The task –
Copy the listing word for word, from its first line through the line containing "Для разных видов", with both of those lines included.

Task material –
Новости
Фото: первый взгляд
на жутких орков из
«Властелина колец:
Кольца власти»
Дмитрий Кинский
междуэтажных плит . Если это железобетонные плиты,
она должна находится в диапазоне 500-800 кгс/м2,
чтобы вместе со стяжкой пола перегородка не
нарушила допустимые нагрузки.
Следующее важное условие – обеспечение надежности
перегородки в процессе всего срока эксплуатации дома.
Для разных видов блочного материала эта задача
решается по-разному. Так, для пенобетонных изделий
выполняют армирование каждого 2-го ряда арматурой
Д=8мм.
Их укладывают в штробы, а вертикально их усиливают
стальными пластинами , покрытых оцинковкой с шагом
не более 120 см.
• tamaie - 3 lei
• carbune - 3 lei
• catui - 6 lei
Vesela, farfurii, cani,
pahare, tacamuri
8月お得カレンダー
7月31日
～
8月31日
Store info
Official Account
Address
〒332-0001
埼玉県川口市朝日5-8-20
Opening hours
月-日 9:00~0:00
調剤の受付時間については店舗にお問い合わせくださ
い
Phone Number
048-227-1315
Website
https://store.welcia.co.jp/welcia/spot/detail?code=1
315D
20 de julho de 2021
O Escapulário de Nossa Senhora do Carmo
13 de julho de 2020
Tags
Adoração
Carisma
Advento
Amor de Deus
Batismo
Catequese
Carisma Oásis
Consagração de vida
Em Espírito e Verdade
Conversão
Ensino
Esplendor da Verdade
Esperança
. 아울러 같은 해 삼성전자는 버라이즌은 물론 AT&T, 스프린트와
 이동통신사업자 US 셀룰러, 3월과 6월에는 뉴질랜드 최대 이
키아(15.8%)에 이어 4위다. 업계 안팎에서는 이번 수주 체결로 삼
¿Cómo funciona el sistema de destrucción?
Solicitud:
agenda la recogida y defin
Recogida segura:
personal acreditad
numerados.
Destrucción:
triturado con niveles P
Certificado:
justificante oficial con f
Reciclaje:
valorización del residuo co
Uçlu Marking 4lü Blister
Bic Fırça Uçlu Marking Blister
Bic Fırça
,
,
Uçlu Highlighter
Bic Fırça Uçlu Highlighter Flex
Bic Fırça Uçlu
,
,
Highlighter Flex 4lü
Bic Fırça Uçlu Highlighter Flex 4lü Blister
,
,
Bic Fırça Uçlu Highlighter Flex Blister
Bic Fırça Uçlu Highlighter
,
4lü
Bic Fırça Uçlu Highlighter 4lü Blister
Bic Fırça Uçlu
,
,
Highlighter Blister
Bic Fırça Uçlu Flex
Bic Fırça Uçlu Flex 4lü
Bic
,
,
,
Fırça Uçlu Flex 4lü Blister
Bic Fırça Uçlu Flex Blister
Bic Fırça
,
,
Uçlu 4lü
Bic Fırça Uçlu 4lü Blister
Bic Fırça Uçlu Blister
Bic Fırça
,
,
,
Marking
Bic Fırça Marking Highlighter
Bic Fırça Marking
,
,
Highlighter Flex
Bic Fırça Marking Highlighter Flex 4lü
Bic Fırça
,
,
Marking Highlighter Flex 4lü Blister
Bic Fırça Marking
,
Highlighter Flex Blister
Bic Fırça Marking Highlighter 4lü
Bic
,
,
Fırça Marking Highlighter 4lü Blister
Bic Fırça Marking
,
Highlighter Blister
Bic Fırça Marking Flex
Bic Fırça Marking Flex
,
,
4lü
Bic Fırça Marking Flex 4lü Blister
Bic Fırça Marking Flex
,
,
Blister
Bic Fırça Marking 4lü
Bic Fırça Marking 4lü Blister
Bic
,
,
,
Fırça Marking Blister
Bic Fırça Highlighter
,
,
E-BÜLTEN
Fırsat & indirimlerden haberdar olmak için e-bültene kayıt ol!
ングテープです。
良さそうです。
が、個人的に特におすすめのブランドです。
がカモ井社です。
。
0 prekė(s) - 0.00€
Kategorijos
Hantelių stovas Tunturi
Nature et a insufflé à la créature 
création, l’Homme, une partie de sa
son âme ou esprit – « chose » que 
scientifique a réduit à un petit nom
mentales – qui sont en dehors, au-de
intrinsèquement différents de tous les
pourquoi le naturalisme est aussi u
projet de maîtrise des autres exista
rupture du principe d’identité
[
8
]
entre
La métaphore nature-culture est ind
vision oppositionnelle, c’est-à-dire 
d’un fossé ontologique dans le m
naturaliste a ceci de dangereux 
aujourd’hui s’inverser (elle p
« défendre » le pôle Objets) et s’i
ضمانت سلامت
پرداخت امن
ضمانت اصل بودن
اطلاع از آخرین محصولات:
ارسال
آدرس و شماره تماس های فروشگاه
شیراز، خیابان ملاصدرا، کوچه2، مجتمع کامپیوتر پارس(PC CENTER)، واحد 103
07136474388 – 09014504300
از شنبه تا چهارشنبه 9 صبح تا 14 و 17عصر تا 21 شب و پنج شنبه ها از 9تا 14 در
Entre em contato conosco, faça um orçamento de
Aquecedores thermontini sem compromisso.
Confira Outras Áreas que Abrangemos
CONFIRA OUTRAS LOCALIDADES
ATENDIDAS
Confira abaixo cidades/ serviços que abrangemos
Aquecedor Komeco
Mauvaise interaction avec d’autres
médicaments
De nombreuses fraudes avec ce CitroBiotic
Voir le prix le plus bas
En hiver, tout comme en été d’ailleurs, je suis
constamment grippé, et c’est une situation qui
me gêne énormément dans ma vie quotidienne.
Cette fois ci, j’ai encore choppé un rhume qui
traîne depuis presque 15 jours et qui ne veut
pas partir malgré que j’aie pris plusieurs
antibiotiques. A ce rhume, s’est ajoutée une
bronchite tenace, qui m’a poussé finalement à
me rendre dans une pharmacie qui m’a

Answer to this problem –
Новости
Фото: первый взгляд
на жутких орков из
«Властелина колец:
Кольца власти»
Дмитрий Кинский
междуэтажных плит . Если это железобетонные плиты,
она должна находится в диапазоне 500-800 кгс/м2,
чтобы вместе со стяжкой пола перегородка не
нарушила допустимые нагрузки.
Следующее важное условие – обеспечение надежности
перегородки в процессе всего срока эксплуатации дома.
Для разных видов блочного материала эта задача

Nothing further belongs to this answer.